Snowy owl @Nic Minetor

A Snowy Owl visits the area near Montezuma National Wildlife Refuge. Photo @Nic Minetor

With the early migration season upon us, owl sightings in the appropriately named Owl Woods have already begun. Northern Saw-whet Owls and Long-eared Owls migrate through in March on their way north to their breeding grounds, and the resident Eastern Screech Owl, Barred Owl, and Great Horned Owl begin to reveal their locations at this time of year as well. Even a Boreal Owl may put in an appearance.

Throughout this past winter, sightings of Short-eared Owls and Snowy Owls have been frequent, with the locations they prefer becoming common knowledge among local birders. Some birders, however—especially new ones—feel like they’re being kept out of the loop, their online inquiries about owl locations snubbed by more experienced birders who seek to keep these sightings a secret.

Why are birders so protective of owls, and more so than of any other bird family? It’s a valid question, one I get asked often—especially when I’m standing at the edge of a forest or along Nations Road looking at actual owls.

The answer is complex, so let me try to sort it out for you.

First, there’s a good reason to protect migrating owls. The ones that stop in the Owl Woods near Braddock Bay Park are exhausted by the time they arrive here. They have traveled very long distances, often without finding much of the mature forest habitat they need for protection on their way to their summer range in northern Canada. Once they drop into Owl Woods, they need to rest throughout the day, and then feed on rodents they find along the forest edge before their long flight across Lake Ontario.

Unlike warblers and vireos that roam about the woodlands feeding on insects, owls find a perch and sit all day in the same place, making them fairly easy for birders to see. This is their time to sleep, though, so when birders crowd into their personal space to peer at them and take photos, it can disrupt their sleep and force them to keep moving around the woods to find another suitable perch. You probably know what you feel like after a restless night with little sleep—that’s exactly what an owl feels like if we keep waking it up. Imagine trying to fly across a Great Lake when you feel that lousy.

That’s why we recommend that you maintain a respectful distance from any owl you find, even if it means you can’t shoot the perfect photo of it. Let the birds in Owl Woods rest and regain strength, so they can survive the difficult lake crossing. (RBA offers a field trip to Owl Woods on March 26, led by some of our most knowledgeable guides, so you can learn proper owl etiquette firsthand.)

The same goes for Snowy Owls, although these birds hunt during the day. Our Snowies spend the winter here in upstate New York and often perch on fenceposts, utility boxes or roofs, and even stand on the ground in wide-open areas like airports. They are easy to see and photograph, but it’s still important to keep your distance so the birds can hunt in peace. For photographers, this may be the impetus you need to purchase that long lens you’ve had your eye on for years.

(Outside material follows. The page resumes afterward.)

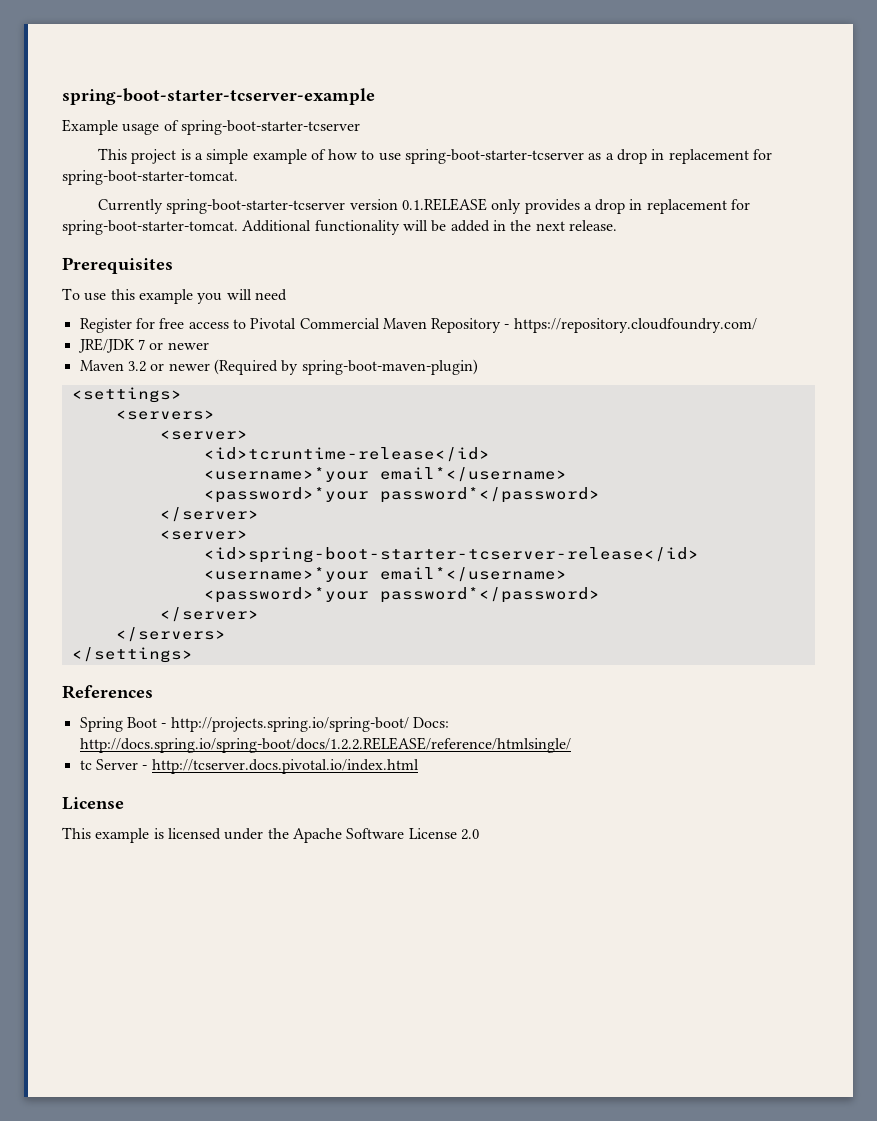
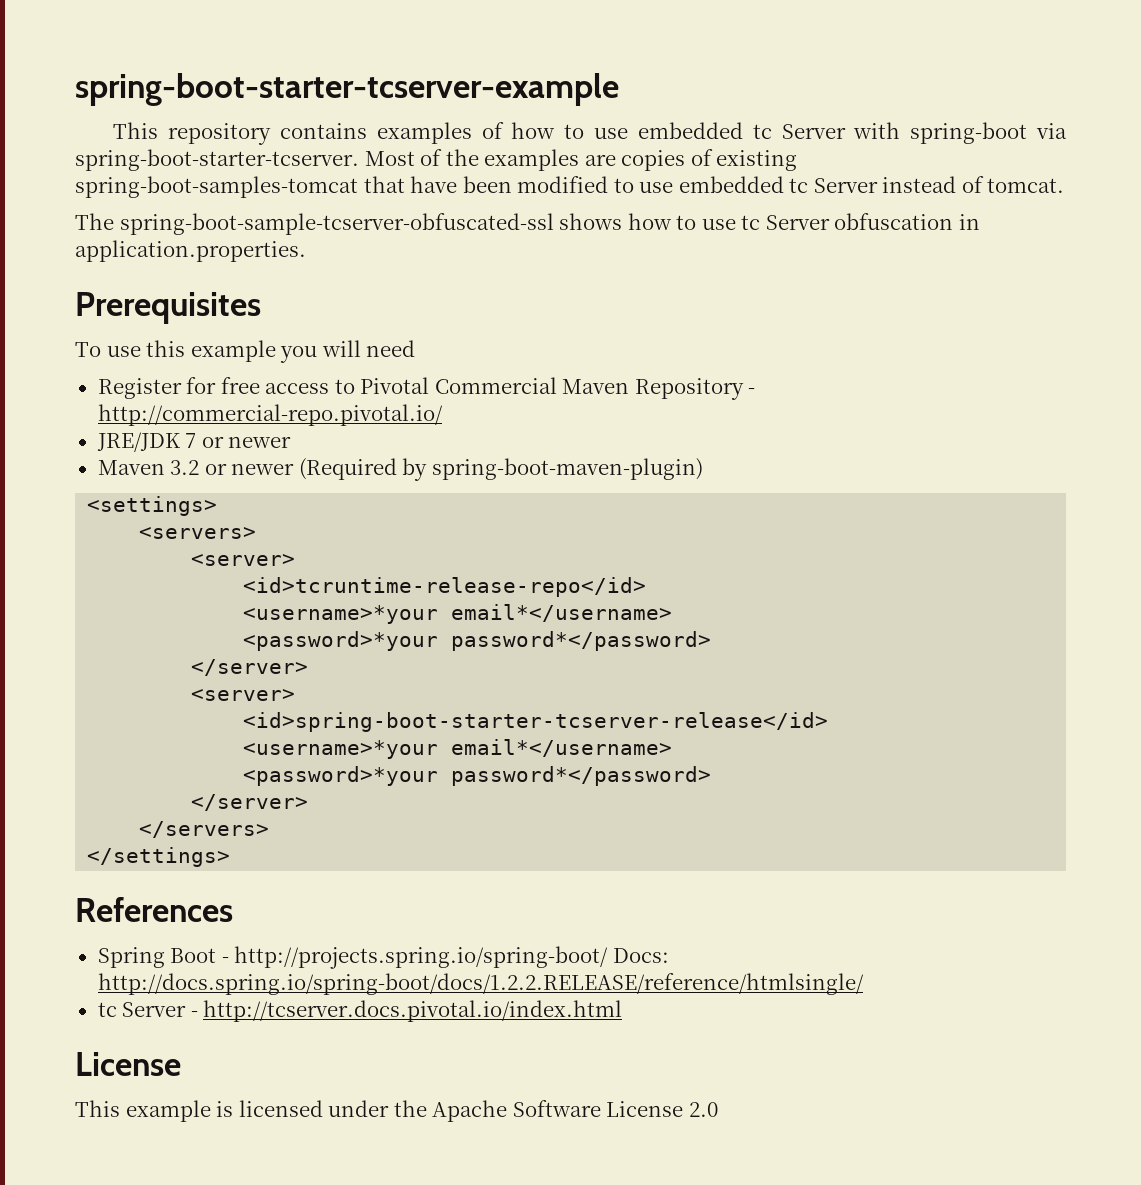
[62,119,360,135] [97,148,773,164] [62,170,238,185] [97,198,751,214] [62,220,617,235] Example usage of spring-boot-starter-tcserver // This project is a simple example of how to use spring-boot-starter-tcserver as a drop in replacement for spring-boot-starter-tomcat. // Currently spring-boot-starter-tcserver version 0.1.RELEASE only provides a drop in replacement for spring-boot-starter-tomcat. Additional functionality will be added in the next release. -> [113,122,1068,145] [75,149,798,171] [75,176,1065,198] [75,213,980,235] [75,240,306,262] This repository contains examples of how to use embedded tc Server with spring-boot via spring-boot-starter-tcserver. Most of the examples are copies of existing spring-boot-samples-tomcat that have been modified to use embedded tc Server instead of tomcat. // The spring-boot-sample-tcserver-obfuscated-ssl shows how to use tc Server obfuscation in application.properties.
[513,318,757,333] https://repository.cloudfoundry.com/ -> [97,404,443,426] http://commercial-repo.pivotal.io/
[203,447,490,462] <id>tcruntime-release</id> -> [243,577,647,597] <id>tcruntime-release-repo</id>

Our year-round resident owls don’t face the same migration issues, but their enormous popularity with birders can mean that they abandon a preferred nesting site to avoid human eyes. Please give these birds their space as well, so we can continue to enjoy families of owls in our woodlands.

Have you asked other birders online about owl locations and had them refuse to share them? There’s a reason for this, illustrated just this past winter at the Finger Lakes Airport at the north end of Cayuga Lake. A bird photographer there got too close to a Snowy Owl by trespassing on an airport runway. Airport staff came out and asked him to move, and the photographer became belligerent and argued with the staff member. This kind of behavior is bad for the owl, but it’s also bad for all birders in the area. The Cayuga Bird Club did a good job of smoothing this over with the airport staff, so we are still permitted to observe Snowy Owls there from designated public areas—but our access could be cut off at any time.

Don’t despair; you can usually find out where the owls are by visiting eBird and searching on the species. Just remember to practice good owling etiquette: If the owl reacts to your presence—if it turns its head to look at you, shifts its position, or becomes restless, you’re too close. Don’t be the birder that risks an owl’s safety just to get a photo. You won’t feel good about showing people that picture.